Les écoles urbaines peuvent atteindre des tailles importantes, comme celle de Kanenvala à Joensuu, qui compte 250 élèves. 9 élèves présentant des difficultés d’apprentissage y sont pris en charge par deux professeurs spécialisés. Les classes ont un effectif de  25 élèves maximum. Les 13 enseignants (10 femmes et 3 hommes) sont épaulés par 7 assistants d’éducation. L’anglais y est enseigné non seulement dans le cadre du cours traditionnel mais aussi en géographie où des ressortissants de divers pays européens viennent présenter en anglais leur culture et leur tradition, tout en introduisant quelques rudiments de leur propre langue par le biais de chansons par exemple. Les élèves peuvent choisir une seconde langue vivante à partir du niveau 5 (12 ans). C’est l’allemand qui est le plus fréquemment choisi.  Des projets transversaux sont menés à bien dans le cadre de l’école, tels que la construction d’igloo ou la course de luge. Les élèves ont du travail à faire à la maison chaque jour  mais dans des proportions très raisonnables. 

 

A partir de 13 ans tous les élèves accèdent à la « comprehensive school », équivalent de notre collège mais qui s’étend sur trois années seulement. Les élèves y suivent 30 séquences de cours par semaine à raison de 6 par jour.  Le tronc commun est composé de 28 séquences la première année, de 24 la seconde et de 25 les deux dernières années. Il comprend des enseignements de langue maternelle (finnois, suédois ou lapon), de seconde langue nationale (par exemple suédois pour ceux dont le finnois est la langue maternelle), d’anglais, de seconde langue vivante, de mathématiques, de physique, de biologie, de géographie, d’histoire, de musique, d’art plastiques, de religion, de sport et d’éducation à la santé. Les deux premières années, l’économie familiale fait également partie du tronc commun. Les enseignements optionnels peuvent varier selon les écoles. Ils sont proposés généralement par les professeurs en fonction de leurs intérêts et des demandes des élèves. L’effectif minimum requis pour ouvrir un cours optionnel est de 16 élèves. Les élèves en choisissent deux la première année, 6 la seconde et 5 la dernières de façon à ce que le nombre global de séquences hebdomadaires soit toujours égal à 30. La journée de cours peut ainsi se terminer à 14h ou 15h  au plus tard en commençant à 8h. Le temps de travail à la maison hebdomadaire à ce stade du cursus est estimé à 5 heures, soit un des plus bas des pays de l’OCDE.

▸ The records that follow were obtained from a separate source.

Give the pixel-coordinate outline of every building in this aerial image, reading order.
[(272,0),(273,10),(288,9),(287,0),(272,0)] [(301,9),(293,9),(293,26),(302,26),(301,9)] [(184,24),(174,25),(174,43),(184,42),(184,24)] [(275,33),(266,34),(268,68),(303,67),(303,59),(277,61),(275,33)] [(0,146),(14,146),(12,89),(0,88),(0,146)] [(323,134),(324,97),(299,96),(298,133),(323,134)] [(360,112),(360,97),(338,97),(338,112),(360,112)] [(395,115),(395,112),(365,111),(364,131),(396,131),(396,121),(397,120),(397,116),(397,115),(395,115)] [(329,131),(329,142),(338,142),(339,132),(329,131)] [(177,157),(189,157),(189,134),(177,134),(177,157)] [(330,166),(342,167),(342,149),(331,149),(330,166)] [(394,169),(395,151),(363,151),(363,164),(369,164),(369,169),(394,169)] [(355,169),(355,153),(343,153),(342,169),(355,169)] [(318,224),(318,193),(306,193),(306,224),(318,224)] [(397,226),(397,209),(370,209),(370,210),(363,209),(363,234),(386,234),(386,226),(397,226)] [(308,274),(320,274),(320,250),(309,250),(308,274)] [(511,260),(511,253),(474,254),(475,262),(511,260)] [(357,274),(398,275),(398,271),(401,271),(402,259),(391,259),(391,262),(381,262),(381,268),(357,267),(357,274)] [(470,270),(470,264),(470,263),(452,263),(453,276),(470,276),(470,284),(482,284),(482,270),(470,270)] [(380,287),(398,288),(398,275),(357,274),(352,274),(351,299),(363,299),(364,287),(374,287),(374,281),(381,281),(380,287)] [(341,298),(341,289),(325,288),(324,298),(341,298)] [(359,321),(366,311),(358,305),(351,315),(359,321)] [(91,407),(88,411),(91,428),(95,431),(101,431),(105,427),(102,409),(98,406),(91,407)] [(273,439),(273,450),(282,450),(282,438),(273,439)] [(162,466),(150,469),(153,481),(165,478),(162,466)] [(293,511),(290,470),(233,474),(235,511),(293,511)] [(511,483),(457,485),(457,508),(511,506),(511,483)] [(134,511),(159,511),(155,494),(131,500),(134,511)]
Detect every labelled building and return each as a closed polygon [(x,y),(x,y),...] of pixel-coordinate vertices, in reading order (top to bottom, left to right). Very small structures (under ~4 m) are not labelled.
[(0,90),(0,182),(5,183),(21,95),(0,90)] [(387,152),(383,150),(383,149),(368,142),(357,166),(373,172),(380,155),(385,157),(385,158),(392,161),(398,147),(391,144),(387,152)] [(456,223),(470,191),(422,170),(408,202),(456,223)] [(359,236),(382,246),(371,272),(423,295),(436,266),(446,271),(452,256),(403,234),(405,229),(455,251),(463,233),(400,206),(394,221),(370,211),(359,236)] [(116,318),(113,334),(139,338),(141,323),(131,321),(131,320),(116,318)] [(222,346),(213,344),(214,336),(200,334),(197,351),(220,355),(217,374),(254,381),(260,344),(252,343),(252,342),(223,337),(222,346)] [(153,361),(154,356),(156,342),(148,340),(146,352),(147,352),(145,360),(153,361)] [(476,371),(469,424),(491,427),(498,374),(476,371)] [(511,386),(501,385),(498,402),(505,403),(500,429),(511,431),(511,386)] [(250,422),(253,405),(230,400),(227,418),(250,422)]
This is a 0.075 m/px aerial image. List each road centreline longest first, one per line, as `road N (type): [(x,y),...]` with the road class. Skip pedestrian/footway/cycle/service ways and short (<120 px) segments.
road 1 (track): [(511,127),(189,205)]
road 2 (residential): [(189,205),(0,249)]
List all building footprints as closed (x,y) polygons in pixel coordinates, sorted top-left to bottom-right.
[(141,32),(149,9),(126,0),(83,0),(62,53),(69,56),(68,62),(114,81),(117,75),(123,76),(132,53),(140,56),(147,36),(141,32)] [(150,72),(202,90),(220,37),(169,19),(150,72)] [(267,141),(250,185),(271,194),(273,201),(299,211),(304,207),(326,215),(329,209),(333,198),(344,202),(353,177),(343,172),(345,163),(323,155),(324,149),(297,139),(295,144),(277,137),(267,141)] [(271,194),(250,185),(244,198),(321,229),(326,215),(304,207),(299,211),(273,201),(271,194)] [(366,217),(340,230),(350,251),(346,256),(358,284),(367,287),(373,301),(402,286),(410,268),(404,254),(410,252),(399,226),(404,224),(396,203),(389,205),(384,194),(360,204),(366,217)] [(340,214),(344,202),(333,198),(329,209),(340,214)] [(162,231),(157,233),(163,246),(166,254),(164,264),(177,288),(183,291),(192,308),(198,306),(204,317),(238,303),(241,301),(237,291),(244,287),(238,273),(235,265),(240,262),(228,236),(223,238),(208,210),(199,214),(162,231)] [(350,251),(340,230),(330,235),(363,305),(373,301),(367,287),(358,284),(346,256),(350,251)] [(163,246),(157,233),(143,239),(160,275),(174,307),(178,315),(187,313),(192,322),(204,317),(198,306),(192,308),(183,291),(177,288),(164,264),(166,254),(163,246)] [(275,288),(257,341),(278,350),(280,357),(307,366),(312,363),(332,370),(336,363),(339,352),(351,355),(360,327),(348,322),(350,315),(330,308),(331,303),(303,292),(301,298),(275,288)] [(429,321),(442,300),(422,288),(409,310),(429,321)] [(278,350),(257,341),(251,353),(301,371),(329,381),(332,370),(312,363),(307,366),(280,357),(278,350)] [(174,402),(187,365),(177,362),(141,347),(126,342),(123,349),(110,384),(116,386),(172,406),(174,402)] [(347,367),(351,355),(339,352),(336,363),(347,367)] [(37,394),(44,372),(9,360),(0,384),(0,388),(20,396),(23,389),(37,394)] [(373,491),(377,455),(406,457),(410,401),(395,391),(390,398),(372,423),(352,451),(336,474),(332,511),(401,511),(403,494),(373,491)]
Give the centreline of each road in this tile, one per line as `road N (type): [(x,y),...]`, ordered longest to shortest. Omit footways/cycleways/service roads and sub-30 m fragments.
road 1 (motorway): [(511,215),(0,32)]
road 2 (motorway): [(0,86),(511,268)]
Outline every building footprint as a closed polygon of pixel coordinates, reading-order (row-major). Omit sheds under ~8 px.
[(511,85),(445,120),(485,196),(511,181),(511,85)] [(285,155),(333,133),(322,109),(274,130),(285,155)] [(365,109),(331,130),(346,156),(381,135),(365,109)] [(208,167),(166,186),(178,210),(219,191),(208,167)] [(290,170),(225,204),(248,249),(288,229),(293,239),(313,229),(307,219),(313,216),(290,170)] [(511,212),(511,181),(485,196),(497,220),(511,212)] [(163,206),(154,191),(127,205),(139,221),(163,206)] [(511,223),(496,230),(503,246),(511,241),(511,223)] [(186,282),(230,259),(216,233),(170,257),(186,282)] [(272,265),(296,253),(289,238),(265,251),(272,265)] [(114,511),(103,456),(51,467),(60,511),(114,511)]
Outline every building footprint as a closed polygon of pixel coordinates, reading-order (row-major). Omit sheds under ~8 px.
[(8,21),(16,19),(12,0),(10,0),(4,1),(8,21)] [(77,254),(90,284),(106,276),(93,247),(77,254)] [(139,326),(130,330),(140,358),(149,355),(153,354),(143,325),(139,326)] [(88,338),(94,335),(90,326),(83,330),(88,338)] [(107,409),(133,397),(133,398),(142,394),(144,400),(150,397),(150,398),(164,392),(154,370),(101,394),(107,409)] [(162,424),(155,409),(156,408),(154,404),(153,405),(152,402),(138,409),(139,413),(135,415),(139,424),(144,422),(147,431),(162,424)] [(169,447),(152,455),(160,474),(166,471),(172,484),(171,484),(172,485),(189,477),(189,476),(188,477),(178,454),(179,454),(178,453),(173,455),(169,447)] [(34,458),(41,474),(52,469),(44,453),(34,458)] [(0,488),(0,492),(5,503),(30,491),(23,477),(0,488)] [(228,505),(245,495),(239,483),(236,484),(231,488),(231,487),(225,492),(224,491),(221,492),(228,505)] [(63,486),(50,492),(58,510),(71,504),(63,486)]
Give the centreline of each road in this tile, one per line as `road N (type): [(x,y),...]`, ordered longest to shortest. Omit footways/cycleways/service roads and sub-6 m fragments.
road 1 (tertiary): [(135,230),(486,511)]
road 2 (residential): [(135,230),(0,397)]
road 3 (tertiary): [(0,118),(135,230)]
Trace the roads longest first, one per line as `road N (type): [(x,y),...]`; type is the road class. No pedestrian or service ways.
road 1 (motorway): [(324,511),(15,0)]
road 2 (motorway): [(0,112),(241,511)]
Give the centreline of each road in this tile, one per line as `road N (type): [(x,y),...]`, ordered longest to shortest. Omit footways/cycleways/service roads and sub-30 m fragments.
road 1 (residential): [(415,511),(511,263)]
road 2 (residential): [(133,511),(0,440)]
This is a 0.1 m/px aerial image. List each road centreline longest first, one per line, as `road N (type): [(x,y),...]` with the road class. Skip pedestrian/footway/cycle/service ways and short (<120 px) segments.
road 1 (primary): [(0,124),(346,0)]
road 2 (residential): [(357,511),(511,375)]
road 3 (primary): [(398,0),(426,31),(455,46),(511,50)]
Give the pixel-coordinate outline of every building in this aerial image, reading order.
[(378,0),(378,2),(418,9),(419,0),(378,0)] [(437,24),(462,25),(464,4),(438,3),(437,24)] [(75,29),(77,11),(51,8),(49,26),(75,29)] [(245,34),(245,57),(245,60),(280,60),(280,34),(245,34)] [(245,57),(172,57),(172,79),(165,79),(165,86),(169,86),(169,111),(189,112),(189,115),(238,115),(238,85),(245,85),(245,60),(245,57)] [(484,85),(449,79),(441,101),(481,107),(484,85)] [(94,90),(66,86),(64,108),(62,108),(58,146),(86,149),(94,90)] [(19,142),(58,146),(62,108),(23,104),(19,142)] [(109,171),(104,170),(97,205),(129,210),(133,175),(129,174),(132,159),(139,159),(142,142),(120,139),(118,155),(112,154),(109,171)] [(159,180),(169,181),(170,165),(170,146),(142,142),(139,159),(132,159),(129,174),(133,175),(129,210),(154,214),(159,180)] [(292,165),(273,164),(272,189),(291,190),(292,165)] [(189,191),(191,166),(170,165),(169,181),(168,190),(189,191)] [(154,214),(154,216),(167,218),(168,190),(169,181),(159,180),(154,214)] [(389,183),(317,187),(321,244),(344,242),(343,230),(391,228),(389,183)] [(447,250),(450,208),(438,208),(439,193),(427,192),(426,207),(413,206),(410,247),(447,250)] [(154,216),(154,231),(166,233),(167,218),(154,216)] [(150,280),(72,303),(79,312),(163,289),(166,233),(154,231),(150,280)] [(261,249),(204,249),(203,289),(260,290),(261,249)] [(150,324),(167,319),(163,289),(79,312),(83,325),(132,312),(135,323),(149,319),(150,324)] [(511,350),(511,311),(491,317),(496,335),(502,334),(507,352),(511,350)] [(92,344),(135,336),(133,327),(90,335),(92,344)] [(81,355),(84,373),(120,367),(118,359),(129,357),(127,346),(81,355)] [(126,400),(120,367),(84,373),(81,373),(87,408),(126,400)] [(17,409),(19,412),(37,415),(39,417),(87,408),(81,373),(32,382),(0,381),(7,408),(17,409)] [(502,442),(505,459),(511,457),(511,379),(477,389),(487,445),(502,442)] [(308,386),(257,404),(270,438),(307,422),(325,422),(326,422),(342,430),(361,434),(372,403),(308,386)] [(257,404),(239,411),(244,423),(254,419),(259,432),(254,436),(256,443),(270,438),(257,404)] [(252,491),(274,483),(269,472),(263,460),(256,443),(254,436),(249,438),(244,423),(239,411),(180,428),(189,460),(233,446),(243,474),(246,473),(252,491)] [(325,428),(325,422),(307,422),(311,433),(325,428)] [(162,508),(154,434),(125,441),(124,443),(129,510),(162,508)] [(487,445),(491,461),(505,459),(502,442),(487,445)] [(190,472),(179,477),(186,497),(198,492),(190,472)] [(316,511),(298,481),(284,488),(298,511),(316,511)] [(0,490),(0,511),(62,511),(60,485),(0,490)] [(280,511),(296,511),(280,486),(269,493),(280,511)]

Des thèmes transversaux définis nationalement doivent également être intégrés dans les matières du programmes et traités de façon pluridisciplinaire. Ils sont au nombre de 7 :

bullet

-         devenir une personne

bullet

-         identité culturelle et dimension internationale

bullet

-         médias et communication

bullet

-         citoyenneté participative et monde de l’entreprise

bullet

-         responsabilité vis-à-vis de l’environnement, bien-être, développement durable

bullet

-         sécurité routière

bullet

-         technologie et individu

Une grande importance est accordée à l’ouverture sur l’extérieur et  les démarches de projets sont valorisées. La coopération avec les entreprises est notamment développée dans le cadre d’une initiation à la vie professionnelle qui peut faire partie des matières optionnelles. Les conseillers ont pour but d’aider les élèves à avoir une vue plus générale de leurs études en relation avec leur projet professionnel futur. La dimension éducative et la création d’une atmosphère de travail positive et coopérative est privilégiée. Aider les élèves à se construire en tant qu’adultes en leur inculquant des notions d’honnêteté et de respect de l’autre est une des missions assignée à l’école.

 

Aucun examen ne vient sanctionner la fin de l’éducation fondamentale. Les élèves s’orientent ensuite soit vers une école professionnelle, soit vers une école secondaire supérieure (équivalent de notre lycée général). Le ratio entre les deux voies d’orientation  est à peu près similaire à celui qui existe en France (60% vers des études générales et 40% vers des études professionnelles). L’orientation n’est pas imposée mais résulte d’un dialogue entre les familles, l’élève et l’établissement.

 

La formation professionnelle secondaire se déroule sur 3 ans dont 6 mois de stage en entreprise. Le diplôme est délivré aux étudiants qui ont cumulé 120 unités de valeur, dont 90 pour la formation professionnelle (les stages comptant pour 20 UV), 20 pour les études générales (langue maternelle, seconde langue nationale, langue étrangère, mathématiques, physique, chimie, sciences politiques, économie et emploi, éducation physique et santé, arts et culture) et 10 pour des matières optionnelles au libre choix de l’élève. Des thèmes transversaux ont été également introduits dans les études professionnelles ; leur but est de donner les connaissances nécessaires à l’exercice de sa profession et d’une citoyenneté responsable. L’accent est mis sur le développement durable et sur l’esprit d’initiative. Tout est fait pour inciter les élèves à créer plus tard leur propre entreprise.

 

Il existe 52 diplômes professionnels et 189 qualifications complémentaires.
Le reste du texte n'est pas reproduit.